I have had repeated conversations with Medical Doctors about this: They are extremely intelligent accomplished people who often assume they can do well in markets. (After all, they conquered what I consider a much more challenging field of medicine).

The problem they run into is that competency transference. After 4 years of college (mostly focused on pre-med courses), they spend 4 years in Medical school; another year as an Interns, then as many as 8 years in Residency. Specialized fields may require training beyond residency, tacking on another 1-3 years. This process is at least 12, and as many as 20 years (if we include Board certification).

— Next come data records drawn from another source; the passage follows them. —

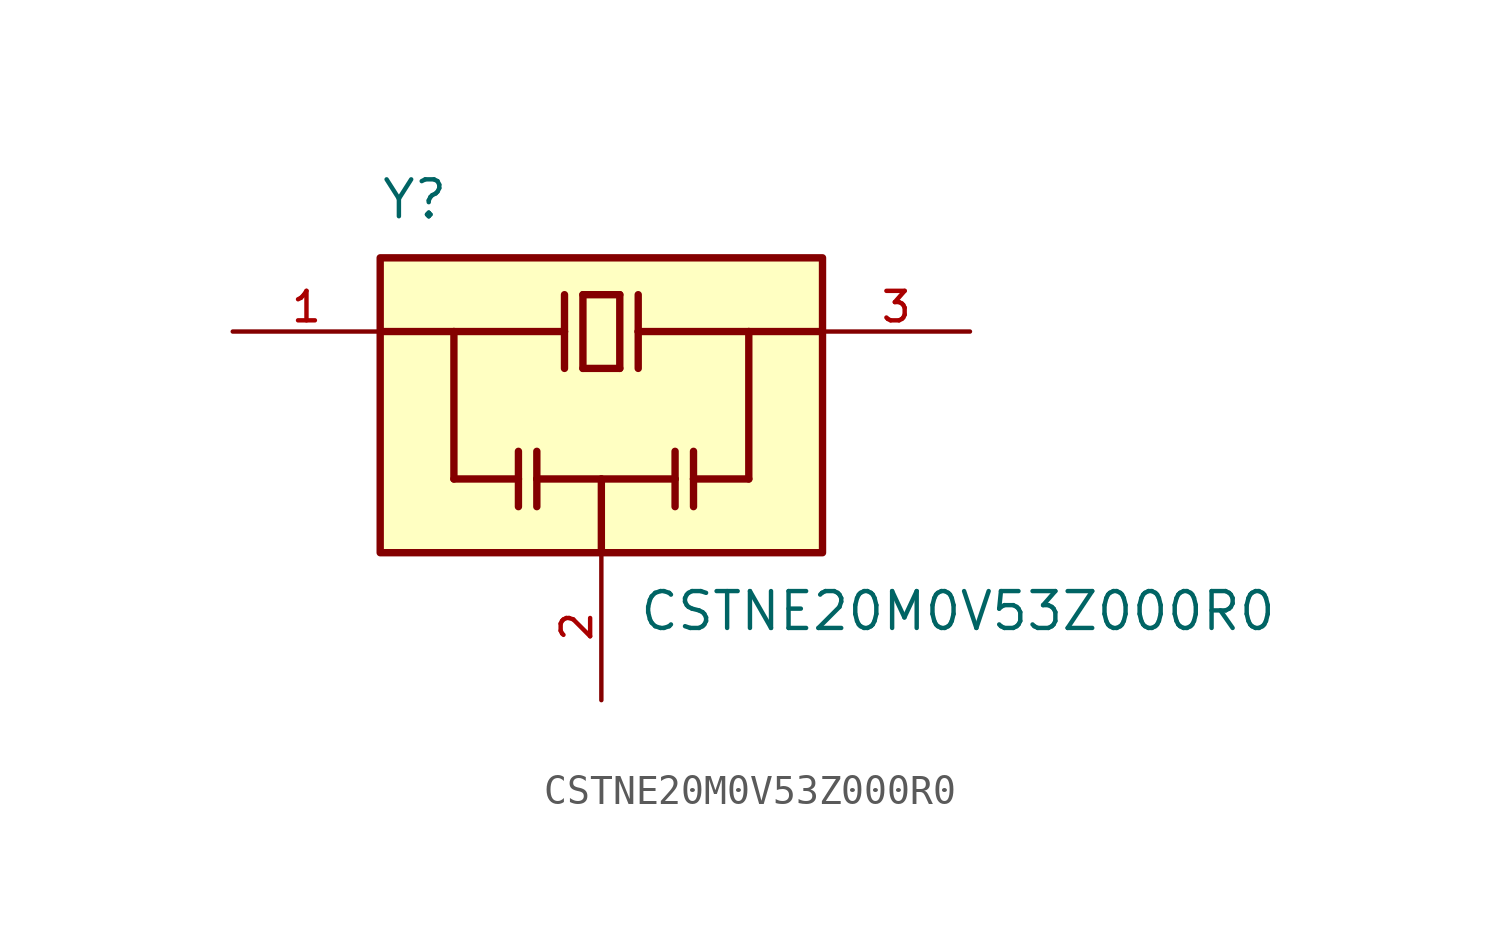
<source format=kicad_sym>
(kicad_symbol_lib
  (version 20211014)
  (generator kicad_symbol_editor)
  (symbol "CSTNE20M0V53Z000R0"
    (pin_names
      (offset 1.016))
    (property "Reference" "Y"
      (at -7.62 6.35 0)
      (effects (font (size 1.27 1.27)) (justify bottom left)))
    (property "Value" "CSTNE20M0V53Z000R0"
      (at 1.27 -6.35 0.0)
      (effects (font (size 1.27 1.27)) (justify top left)))
    (symbol "CSTNE20M0V53Z000R0_0_0"
      (polyline (pts (xy -1.27 3.81) (xy -1.27 2.54)) (stroke (width 0.254)))
      (polyline (pts (xy -1.27 2.54) (xy -1.27 1.27)) (stroke (width 0.254)))
      (polyline (pts (xy -0.635 1.27) (xy -0.635 3.81)) (stroke (width 0.254)))
      (polyline (pts (xy -0.635 3.81) (xy 0.635 3.81)) (stroke (width 0.254)))
      (polyline (pts (xy 0.635 3.81) (xy 0.635 1.27)) (stroke (width 0.254)))
      (polyline (pts (xy 0.635 1.27) (xy -0.635 1.27)) (stroke (width 0.254)))
      (polyline (pts (xy 1.27 3.81) (xy 1.27 2.54)) (stroke (width 0.254)))
      (polyline (pts (xy 1.27 2.54) (xy 1.27 1.27)) (stroke (width 0.254)))
      (polyline (pts (xy -2.857 -1.587) (xy -2.857 -2.54)) (stroke (width 0.254)))
      (polyline (pts (xy -2.857 -2.54) (xy -2.857 -3.493)) (stroke (width 0.254)))
      (polyline (pts (xy -2.223 -1.587) (xy -2.223 -2.54)) (stroke (width 0.254)))
      (polyline (pts (xy -2.223 -2.54) (xy -2.223 -3.493)) (stroke (width 0.254)))
      (polyline (pts (xy 2.54 -1.587) (xy 2.54 -2.54)) (stroke (width 0.254)))
      (polyline (pts (xy 2.54 -2.54) (xy 2.54 -3.493)) (stroke (width 0.254)))
      (polyline (pts (xy 3.175 -1.587) (xy 3.175 -2.54)) (stroke (width 0.254)))
      (polyline (pts (xy 3.175 -2.54) (xy 3.175 -3.493)) (stroke (width 0.254)))
      (polyline (pts (xy -7.62 2.54) (xy -5.08 2.54)) (stroke (width 0.254)))
      (polyline (pts (xy -5.08 2.54) (xy -1.27 2.54)) (stroke (width 0.254)))
      (polyline (pts (xy 1.27 2.54) (xy 5.08 2.54)) (stroke (width 0.254)))
      (polyline (pts (xy 5.08 2.54) (xy 7.62 2.54)) (stroke (width 0.254)))
      (polyline (pts (xy -2.857 -2.54) (xy -5.08 -2.54)) (stroke (width 0.254)))
      (polyline (pts (xy -5.08 -2.54) (xy -5.08 2.54)) (stroke (width 0.254)))
      (polyline (pts (xy 3.175 -2.54) (xy 5.08 -2.54)) (stroke (width 0.254)))
      (polyline (pts (xy 5.08 -2.54) (xy 5.08 2.54)) (stroke (width 0.254)))
      (polyline (pts (xy 0.0 -5.08) (xy 0.0 -2.54)) (stroke (width 0.254)))
      (polyline (pts (xy 0.0 -2.54) (xy -2.223 -2.54)) (stroke (width 0.254)))
      (polyline (pts (xy 0.0 -2.54) (xy 2.54 -2.54)) (stroke (width 0.254)))
      (rectangle (start -7.62 -5.08) (end 7.62 5.08) (stroke (width 0.254)) (fill (type background)))
      (pin input line (at -12.7 2.54 0) (length 5.08) (name "~" (effects (font (size 1.016 1.016)))) (number "1" (effects (font (size 1.016 1.016)))))
      (pin output line (at 12.7 2.54 180.0) (length 5.08) (name "~" (effects (font (size 1.016 1.016)))) (number "3" (effects (font (size 1.016 1.016)))))
      (pin power_in line (at 0.0 -10.16 90.0) (length 5.08) (name "~" (effects (font (size 1.016 1.016)))) (number "2" (effects (font (size 1.016 1.016))))))))
</source>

What I try to explain to these highly educated, highly intelligent people is that they absolutely can achieve the same success in markets that they have as medical professionals — they just have to put the requisite time in, immersing themselves in finance (like they did in medicine) for a decade or so. It is usually around this moment that the light bulb goes off, and the cause of prior mediocre performance becomes understood.

Which brings us back to Halsey Minor: Without the expertise, without putting the time in, without much more than capital, he jumped into 3 different fields he had little or no knowledge of:

1. He became an Angel Investor, pouring money into early-stage startups and incubators and other such technology investments that eventually cost him a huge chunk of capital;

2. He went on a mad shopping spree for real estate, high-end art and contemporary designer furniture, “investing” tens of millions of dollars;

3. He purchased an immense Virginia Plantation where he planned to raise racehorses;

All of these purchases were eventually unwound at a fraction of their original purchase price in order to pay off creditors.

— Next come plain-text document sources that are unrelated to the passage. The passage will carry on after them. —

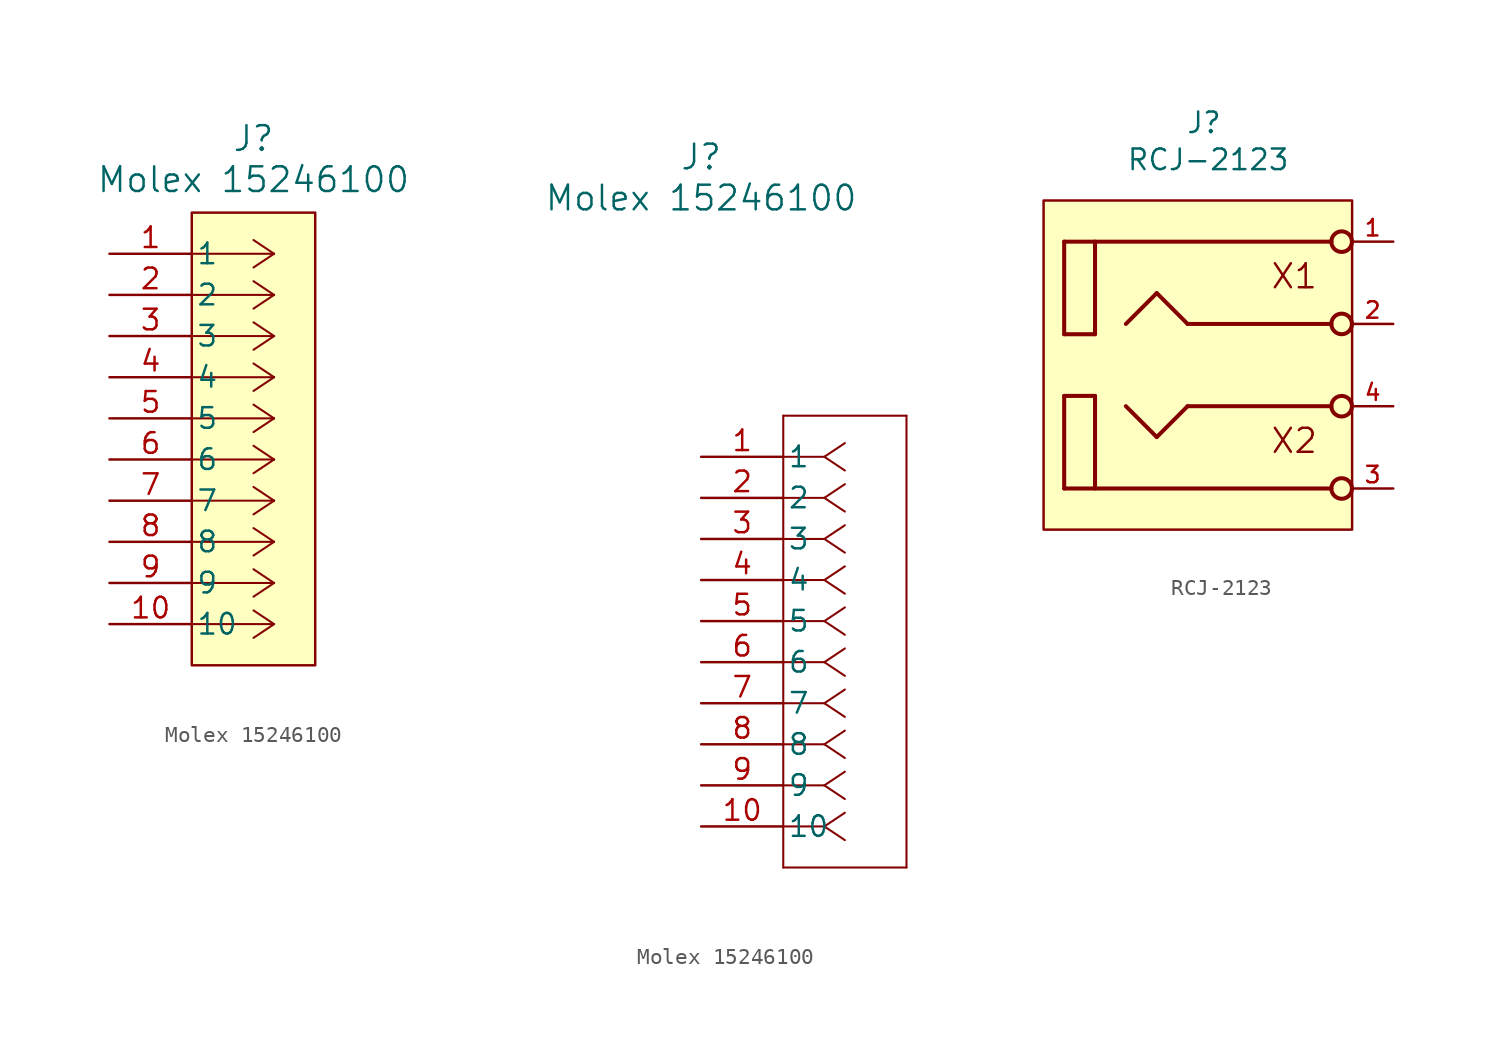
<source format=kicad_sym>
(kicad_symbol_lib
  (version 20241209)
  (generator "kicad_symbol_editor")
  (generator_version "9.0")
  (symbol "Molex 15246100"
    (pin_names
      (offset 0.254))
    (property "Reference" "J"
      (at 0 18.542 0)
      (effects (font (size 1.524 1.524))))
    (property "Value" "Molex 15246100"
      (at 0 16.002 0)
      (effects (font (size 1.524 1.524))))
    (symbol "Molex 15246100_1_1"
      (rectangle (start -3.81 13.97) (end 3.81 -13.97) (stroke (width 0) (type default)) (fill (type background)))
      (polyline (pts (xy 1.27 11.43) (xy -3.81 11.43)) (stroke (width 0.127) (type default)) (fill (type none)))
      (polyline (pts (xy 1.27 11.43) (xy 0 12.277)) (stroke (width 0.127) (type default)) (fill (type none)))
      (polyline (pts (xy 1.27 11.43) (xy 0 10.583)) (stroke (width 0.127) (type default)) (fill (type none)))
      (polyline (pts (xy 1.27 8.89) (xy -3.81 8.89)) (stroke (width 0.127) (type default)) (fill (type none)))
      (polyline (pts (xy 1.27 8.89) (xy 0 9.737)) (stroke (width 0.127) (type default)) (fill (type none)))
      (polyline (pts (xy 1.27 8.89) (xy 0 8.043)) (stroke (width 0.127) (type default)) (fill (type none)))
      (polyline (pts (xy 1.27 6.35) (xy -3.81 6.35)) (stroke (width 0.127) (type default)) (fill (type none)))
      (polyline (pts (xy 1.27 6.35) (xy 0 7.197)) (stroke (width 0.127) (type default)) (fill (type none)))
      (polyline (pts (xy 1.27 6.35) (xy 0 5.503)) (stroke (width 0.127) (type default)) (fill (type none)))
      (polyline (pts (xy 1.27 3.81) (xy -3.81 3.81)) (stroke (width 0.127) (type default)) (fill (type none)))
      (polyline (pts (xy 1.27 3.81) (xy 0 4.657)) (stroke (width 0.127) (type default)) (fill (type none)))
      (polyline (pts (xy 1.27 3.81) (xy 0 2.963)) (stroke (width 0.127) (type default)) (fill (type none)))
      (polyline (pts (xy 1.27 1.27) (xy -3.81 1.27)) (stroke (width 0.127) (type default)) (fill (type none)))
      (polyline (pts (xy 1.27 1.27) (xy 0 2.117)) (stroke (width 0.127) (type default)) (fill (type none)))
      (polyline (pts (xy 1.27 1.27) (xy 0 0.423)) (stroke (width 0.127) (type default)) (fill (type none)))
      (polyline (pts (xy 1.27 -1.27) (xy -3.81 -1.27)) (stroke (width 0.127) (type default)) (fill (type none)))
      (polyline (pts (xy 1.27 -1.27) (xy 0 -0.423)) (stroke (width 0.127) (type default)) (fill (type none)))
      (polyline (pts (xy 1.27 -1.27) (xy 0 -2.117)) (stroke (width 0.127) (type default)) (fill (type none)))
      (polyline (pts (xy 1.27 -3.81) (xy -3.81 -3.81)) (stroke (width 0.127) (type default)) (fill (type none)))
      (polyline (pts (xy 1.27 -3.81) (xy 0 -2.963)) (stroke (width 0.127) (type default)) (fill (type none)))
      (polyline (pts (xy 1.27 -3.81) (xy 0 -4.657)) (stroke (width 0.127) (type default)) (fill (type none)))
      (polyline (pts (xy 1.27 -6.35) (xy -3.81 -6.35)) (stroke (width 0.127) (type default)) (fill (type none)))
      (polyline (pts (xy 1.27 -6.35) (xy 0 -5.503)) (stroke (width 0.127) (type default)) (fill (type none)))
      (polyline (pts (xy 1.27 -6.35) (xy 0 -7.197)) (stroke (width 0.127) (type default)) (fill (type none)))
      (polyline (pts (xy 1.27 -8.89) (xy -3.81 -8.89)) (stroke (width 0.127) (type default)) (fill (type none)))
      (polyline (pts (xy 1.27 -8.89) (xy 0 -8.043)) (stroke (width 0.127) (type default)) (fill (type none)))
      (polyline (pts (xy 1.27 -8.89) (xy 0 -9.737)) (stroke (width 0.127) (type default)) (fill (type none)))
      (polyline (pts (xy 1.27 -11.43) (xy -3.81 -11.43)) (stroke (width 0.127) (type default)) (fill (type none)))
      (polyline (pts (xy 1.27 -11.43) (xy 0 -10.583)) (stroke (width 0.127) (type default)) (fill (type none)))
      (polyline (pts (xy 1.27 -11.43) (xy 0 -12.277)) (stroke (width 0.127) (type default)) (fill (type none)))
      (pin input line (at -8.89 11.43 0) (length 5.08) (name "1" (effects (font (size 1.27 1.27)))) (number "1" (effects (font (size 1.27 1.27)))))
      (pin input line (at -8.89 8.89 0) (length 5.08) (name "2" (effects (font (size 1.27 1.27)))) (number "2" (effects (font (size 1.27 1.27)))))
      (pin input line (at -8.89 6.35 0) (length 5.08) (name "3" (effects (font (size 1.27 1.27)))) (number "3" (effects (font (size 1.27 1.27)))))
      (pin input line (at -8.89 3.81 0) (length 5.08) (name "4" (effects (font (size 1.27 1.27)))) (number "4" (effects (font (size 1.27 1.27)))))
      (pin input line (at -8.89 1.27 0) (length 5.08) (name "5" (effects (font (size 1.27 1.27)))) (number "5" (effects (font (size 1.27 1.27)))))
      (pin input line (at -8.89 -1.27 0) (length 5.08) (name "6" (effects (font (size 1.27 1.27)))) (number "6" (effects (font (size 1.27 1.27)))))
      (pin input line (at -8.89 -3.81 0) (length 5.08) (name "7" (effects (font (size 1.27 1.27)))) (number "7" (effects (font (size 1.27 1.27)))))
      (pin input line (at -8.89 -6.35 0) (length 5.08) (name "8" (effects (font (size 1.27 1.27)))) (number "8" (effects (font (size 1.27 1.27)))))
      (pin input line (at -8.89 -8.89 0) (length 5.08) (name "9" (effects (font (size 1.27 1.27)))) (number "9" (effects (font (size 1.27 1.27)))))
      (pin input line (at -8.89 -11.43 0) (length 5.08) (name "10" (effects (font (size 1.27 1.27)))) (number "10" (effects (font (size 1.27 1.27))))))
    (symbol "Molex 15246100_1_2"
      (polyline (pts (xy 5.08 2.54) (xy 5.08 -25.4)) (stroke (width 0.127) (type default)) (fill (type none)))
      (polyline (pts (xy 5.08 -25.4) (xy 12.7 -25.4)) (stroke (width 0.127) (type default)) (fill (type none)))
      (polyline (pts (xy 7.62 0) (xy 5.08 0)) (stroke (width 0.127) (type default)) (fill (type none)))
      (polyline (pts (xy 7.62 0) (xy 8.89 0.847)) (stroke (width 0.127) (type default)) (fill (type none)))
      (polyline (pts (xy 7.62 0) (xy 8.89 -0.847)) (stroke (width 0.127) (type default)) (fill (type none)))
      (polyline (pts (xy 7.62 -2.54) (xy 5.08 -2.54)) (stroke (width 0.127) (type default)) (fill (type none)))
      (polyline (pts (xy 7.62 -2.54) (xy 8.89 -1.693)) (stroke (width 0.127) (type default)) (fill (type none)))
      (polyline (pts (xy 7.62 -2.54) (xy 8.89 -3.387)) (stroke (width 0.127) (type default)) (fill (type none)))
      (polyline (pts (xy 7.62 -5.08) (xy 5.08 -5.08)) (stroke (width 0.127) (type default)) (fill (type none)))
      (polyline (pts (xy 7.62 -5.08) (xy 8.89 -4.233)) (stroke (width 0.127) (type default)) (fill (type none)))
      (polyline (pts (xy 7.62 -5.08) (xy 8.89 -5.927)) (stroke (width 0.127) (type default)) (fill (type none)))
      (polyline (pts (xy 7.62 -7.62) (xy 5.08 -7.62)) (stroke (width 0.127) (type default)) (fill (type none)))
      (polyline (pts (xy 7.62 -7.62) (xy 8.89 -6.773)) (stroke (width 0.127) (type default)) (fill (type none)))
      (polyline (pts (xy 7.62 -7.62) (xy 8.89 -8.467)) (stroke (width 0.127) (type default)) (fill (type none)))
      (polyline (pts (xy 7.62 -10.16) (xy 5.08 -10.16)) (stroke (width 0.127) (type default)) (fill (type none)))
      (polyline (pts (xy 7.62 -10.16) (xy 8.89 -9.313)) (stroke (width 0.127) (type default)) (fill (type none)))
      (polyline (pts (xy 7.62 -10.16) (xy 8.89 -11.007)) (stroke (width 0.127) (type default)) (fill (type none)))
      (polyline (pts (xy 7.62 -12.7) (xy 5.08 -12.7)) (stroke (width 0.127) (type default)) (fill (type none)))
      (polyline (pts (xy 7.62 -12.7) (xy 8.89 -11.853)) (stroke (width 0.127) (type default)) (fill (type none)))
      (polyline (pts (xy 7.62 -12.7) (xy 8.89 -13.547)) (stroke (width 0.127) (type default)) (fill (type none)))
      (polyline (pts (xy 7.62 -15.24) (xy 5.08 -15.24)) (stroke (width 0.127) (type default)) (fill (type none)))
      (polyline (pts (xy 7.62 -15.24) (xy 8.89 -14.393)) (stroke (width 0.127) (type default)) (fill (type none)))
      (polyline (pts (xy 7.62 -15.24) (xy 8.89 -16.087)) (stroke (width 0.127) (type default)) (fill (type none)))
      (polyline (pts (xy 7.62 -17.78) (xy 5.08 -17.78)) (stroke (width 0.127) (type default)) (fill (type none)))
      (polyline (pts (xy 7.62 -17.78) (xy 8.89 -16.933)) (stroke (width 0.127) (type default)) (fill (type none)))
      (polyline (pts (xy 7.62 -17.78) (xy 8.89 -18.627)) (stroke (width 0.127) (type default)) (fill (type none)))
      (polyline (pts (xy 7.62 -20.32) (xy 5.08 -20.32)) (stroke (width 0.127) (type default)) (fill (type none)))
      (polyline (pts (xy 7.62 -20.32) (xy 8.89 -19.473)) (stroke (width 0.127) (type default)) (fill (type none)))
      (polyline (pts (xy 7.62 -20.32) (xy 8.89 -21.167)) (stroke (width 0.127) (type default)) (fill (type none)))
      (polyline (pts (xy 7.62 -22.86) (xy 5.08 -22.86)) (stroke (width 0.127) (type default)) (fill (type none)))
      (polyline (pts (xy 7.62 -22.86) (xy 8.89 -22.013)) (stroke (width 0.127) (type default)) (fill (type none)))
      (polyline (pts (xy 7.62 -22.86) (xy 8.89 -23.707)) (stroke (width 0.127) (type default)) (fill (type none)))
      (polyline (pts (xy 12.7 2.54) (xy 5.08 2.54)) (stroke (width 0.127) (type default)) (fill (type none)))
      (polyline (pts (xy 12.7 -25.4) (xy 12.7 2.54)) (stroke (width 0.127) (type default)) (fill (type none)))
      (pin unspecified line (at 0 0 0) (length 5.08) (name "1" (effects (font (size 1.27 1.27)))) (number "1" (effects (font (size 1.27 1.27)))))
      (pin unspecified line (at 0 -2.54 0) (length 5.08) (name "2" (effects (font (size 1.27 1.27)))) (number "2" (effects (font (size 1.27 1.27)))))
      (pin unspecified line (at 0 -5.08 0) (length 5.08) (name "3" (effects (font (size 1.27 1.27)))) (number "3" (effects (font (size 1.27 1.27)))))
      (pin unspecified line (at 0 -7.62 0) (length 5.08) (name "4" (effects (font (size 1.27 1.27)))) (number "4" (effects (font (size 1.27 1.27)))))
      (pin unspecified line (at 0 -10.16 0) (length 5.08) (name "5" (effects (font (size 1.27 1.27)))) (number "5" (effects (font (size 1.27 1.27)))))
      (pin unspecified line (at 0 -12.7 0) (length 5.08) (name "6" (effects (font (size 1.27 1.27)))) (number "6" (effects (font (size 1.27 1.27)))))
      (pin unspecified line (at 0 -15.24 0) (length 5.08) (name "7" (effects (font (size 1.27 1.27)))) (number "7" (effects (font (size 1.27 1.27)))))
      (pin unspecified line (at 0 -17.78 0) (length 5.08) (name "8" (effects (font (size 1.27 1.27)))) (number "8" (effects (font (size 1.27 1.27)))))
      (pin unspecified line (at 0 -20.32 0) (length 5.08) (name "9" (effects (font (size 1.27 1.27)))) (number "9" (effects (font (size 1.27 1.27)))))
      (pin unspecified line (at 0 -22.86 0) (length 5.08) (name "10" (effects (font (size 1.27 1.27)))) (number "10" (effects (font (size 1.27 1.27)))))))
  (symbol "RCJ-2123"
    (pin_names
      (offset 1.016))
    (property "Reference" "J"
      (at -0.254 14.224 0)
      (effects (font (size 1.27 1.27)) (justify bottom)))
    (property "Value" "RCJ-2123"
      (at 0 11.938 0)
      (effects (font (size 1.27 1.27)) (justify bottom)))
    (symbol "RCJ-2123_0_0"
      (polyline (pts (xy -8.888 7.62) (xy 7.609 7.62)) (stroke (width 0.25) (type default)) (fill (type none)))
      (polyline (pts (xy -8.888 1.905) (xy -8.888 7.62)) (stroke (width 0.25) (type default)) (fill (type none)))
      (polyline (pts (xy -8.888 1.905) (xy -6.983 1.905)) (stroke (width 0.25) (type default)) (fill (type none)))
      (polyline (pts (xy -8.888 -1.905) (xy -8.888 -7.62)) (stroke (width 0.25) (type default)) (fill (type none)))
      (polyline (pts (xy -8.888 -1.905) (xy -6.983 -1.905)) (stroke (width 0.25) (type default)) (fill (type none)))
      (polyline (pts (xy -8.888 -7.62) (xy 7.609 -7.62)) (stroke (width 0.25) (type default)) (fill (type none)))
      (polyline (pts (xy -6.983 1.905) (xy -6.983 7.62)) (stroke (width 0.25) (type default)) (fill (type none)))
      (polyline (pts (xy -6.983 -1.905) (xy -6.983 -7.62)) (stroke (width 0.25) (type default)) (fill (type none)))
      (polyline (pts (xy -5.078 2.54) (xy -3.173 4.445)) (stroke (width 0.25) (type default)) (fill (type none)))
      (polyline (pts (xy -5.078 -2.54) (xy -3.173 -4.445)) (stroke (width 0.25) (type default)) (fill (type none)))
      (polyline (pts (xy -3.173 4.445) (xy -1.268 2.54)) (stroke (width 0.25) (type default)) (fill (type none)))
      (polyline (pts (xy -3.173 -4.445) (xy -1.268 -2.54)) (stroke (width 0.25) (type default)) (fill (type none)))
      (polyline (pts (xy -1.268 2.54) (xy 7.609 2.54)) (stroke (width 0.25) (type default)) (fill (type none)))
      (polyline (pts (xy -1.268 -2.54) (xy 7.609 -2.54)) (stroke (width 0.25) (type default)) (fill (type none)))
      (circle (center 8.244 7.62) (radius 0.635) (stroke (width 0.25) (type default)) (fill (type none)))
      (circle (center 8.244 2.54) (radius 0.635) (stroke (width 0.25) (type default)) (fill (type none)))
      (circle (center 8.244 -2.54) (radius 0.635) (stroke (width 0.25) (type default)) (fill (type none)))
      (circle (center 8.244 -7.62) (radius 0.635) (stroke (width 0.25) (type default)) (fill (type none)))
      (text "X1" (at 3.81 6.35 0) (effects (font (size 1.48 1.48)) (justify left top)))
      (text "X2" (at 3.81 -3.81 0) (effects (font (size 1.48 1.48)) (justify left top))))
    (symbol "RCJ-2123_0_1"
      (rectangle (start -10.16 10.16) (end 8.89 -10.16) (stroke (width 0) (type default)) (fill (type background))))
    (symbol "RCJ-2123_1_0"
      (pin power_in line (at 11.43 7.62 180) (length 2.54) (name "~" (effects (font (size 1.016 1.016)))) (number "1" (effects (font (size 1.016 1.016)))))
      (pin output line (at 11.43 2.54 180) (length 2.54) (name "~" (effects (font (size 1.016 1.016)))) (number "2" (effects (font (size 1.016 1.016)))))
      (pin output line (at 11.43 -2.54 180) (length 2.54) (name "~" (effects (font (size 1.016 1.016)))) (number "4" (effects (font (size 1.016 1.016)))))
      (pin power_in line (at 11.43 -7.62 180) (length 2.54) (name "~" (effects (font (size 1.016 1.016)))) (number "3" (effects (font (size 1.016 1.016))))))))
</source>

Which leads us directly to a few rules about dealing with sudden wealth:

1. You must avoid the hubris and arrogance that often accompanies sudden wealth. (Becoming wealthier does not = acquiring more expertise);

2. Debt is a dangerous tool, especially in the hands of the naive;

3. Assets are not the same as income; wealth is not the same as cash flow; Spending is not the same as investing;

4. You best understand your own strengths and weaknesses; this includes emotional, intellectual as well as behavioral.

5. Experience teaches us that the belief “I’m rich, therefore I must be very smart” is a recipe for disaster when not backed up with actual knowledge in relevant fields.

There are many more rules we can derive from this tale of woe, but perhaps the single most important one is the importance of living within your means. This is true whether you have $500 in the bank or $500 million.

Insolvency occurs when your liabilities exceed your assets and cash flow, regardless of how many zeros are on either side of the balance sheet . . .

In investment banking the joke was: “How to make a small fortune? Start with a big one.”

I have witnessed numerous examples of this Fallacy of Competence over the years. In fact I would go so far as to say it is the single biggest factor in the destruction of capital. Just because you are a competent eye-surgeon, for example, doesn’t make you a good investor. You are likely to exhibit the same level of competence as an investor as you would if asked to perform eye-surgery in your freshman year at university.

And just because you are wealthy doesn’t make you competent. The ancient Greeks believed that hubris is followed by nemesis.

As Will Rogers said: “We are all ignorant — just on different subjects.”